THE PROBLEM: Your copy should hold exactly the lines from the one containing "938 335 49.85" through the last line of the entries, and no pictures.

EXTRACTED INFORMATION:
▼▼▼
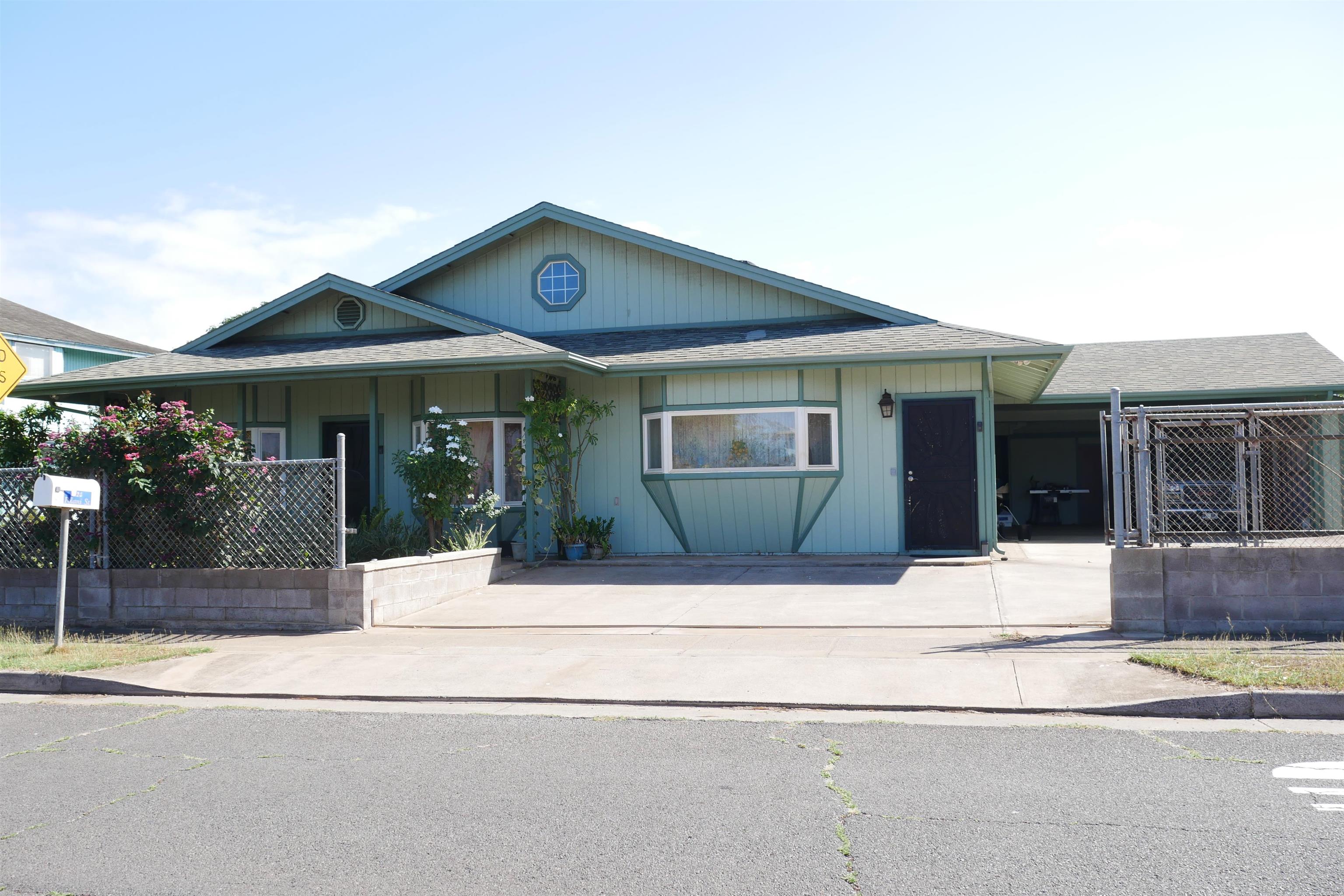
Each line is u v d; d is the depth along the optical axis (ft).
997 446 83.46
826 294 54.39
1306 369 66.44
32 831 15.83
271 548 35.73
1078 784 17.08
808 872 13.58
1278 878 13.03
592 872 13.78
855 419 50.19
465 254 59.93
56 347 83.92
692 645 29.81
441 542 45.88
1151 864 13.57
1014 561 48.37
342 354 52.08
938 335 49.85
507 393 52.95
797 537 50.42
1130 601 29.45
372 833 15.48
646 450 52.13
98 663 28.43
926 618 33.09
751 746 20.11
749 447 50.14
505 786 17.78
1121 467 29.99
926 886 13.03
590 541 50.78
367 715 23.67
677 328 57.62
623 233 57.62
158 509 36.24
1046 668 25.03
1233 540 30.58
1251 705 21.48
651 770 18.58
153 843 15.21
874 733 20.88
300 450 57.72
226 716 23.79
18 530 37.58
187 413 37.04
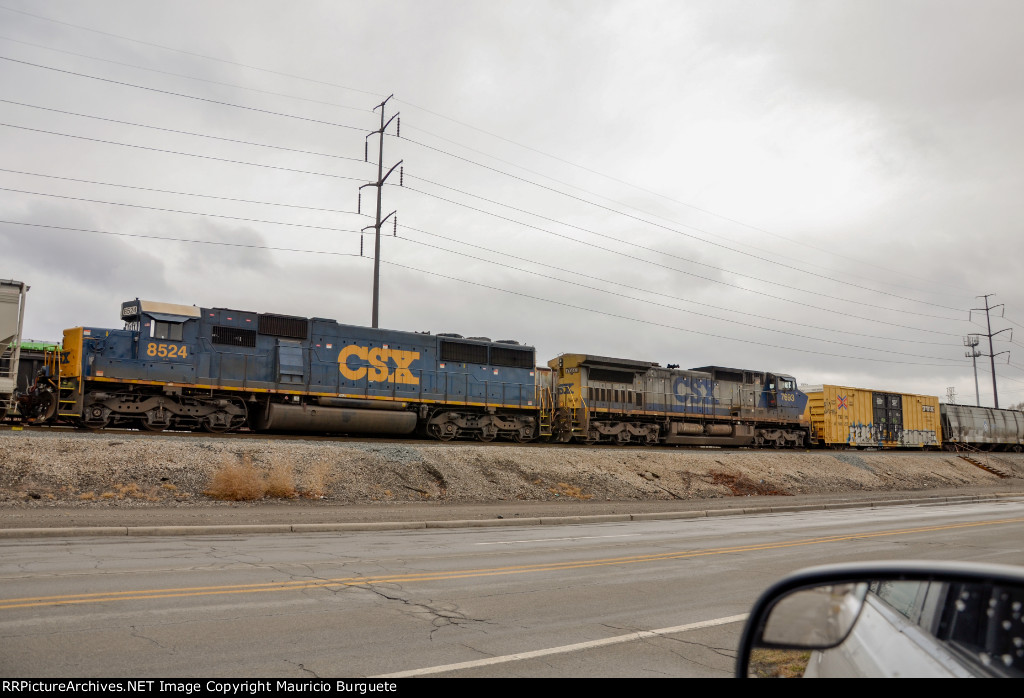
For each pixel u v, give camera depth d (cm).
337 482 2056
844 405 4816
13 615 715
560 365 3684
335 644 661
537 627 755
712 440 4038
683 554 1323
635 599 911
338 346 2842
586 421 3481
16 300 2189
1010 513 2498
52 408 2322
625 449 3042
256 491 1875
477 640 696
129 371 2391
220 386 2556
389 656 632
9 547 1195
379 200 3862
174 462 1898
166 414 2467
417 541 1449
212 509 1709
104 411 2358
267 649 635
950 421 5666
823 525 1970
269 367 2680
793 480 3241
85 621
▲▲▲
WRITTEN REPLY:
938 335 49.85
507 393 52.95
797 537 50.42
1130 601 29.45
372 833 15.48
646 450 52.13
98 663 28.43
926 618 33.09
751 746 20.11
749 447 50.14
505 786 17.78
1121 467 29.99
926 886 13.03
590 541 50.78
367 715 23.67
677 328 57.62
623 233 57.62
158 509 36.24
1046 668 25.03
1233 540 30.58
1251 705 21.48
651 770 18.58
153 843 15.21
874 733 20.88
300 450 57.72
226 716 23.79
18 530 37.58
187 413 37.04
For each pixel u v, give camera depth d (cm).
337 482 2056
844 405 4816
13 615 715
560 365 3684
335 644 661
537 627 755
712 440 4038
683 554 1323
635 599 911
338 346 2842
586 421 3481
16 300 2189
1010 513 2498
52 408 2322
625 449 3042
256 491 1875
477 640 696
129 371 2391
220 386 2556
389 656 632
9 547 1195
379 200 3862
174 462 1898
166 414 2467
417 541 1449
212 509 1709
104 411 2358
267 649 635
950 421 5666
823 525 1970
269 367 2680
793 480 3241
85 621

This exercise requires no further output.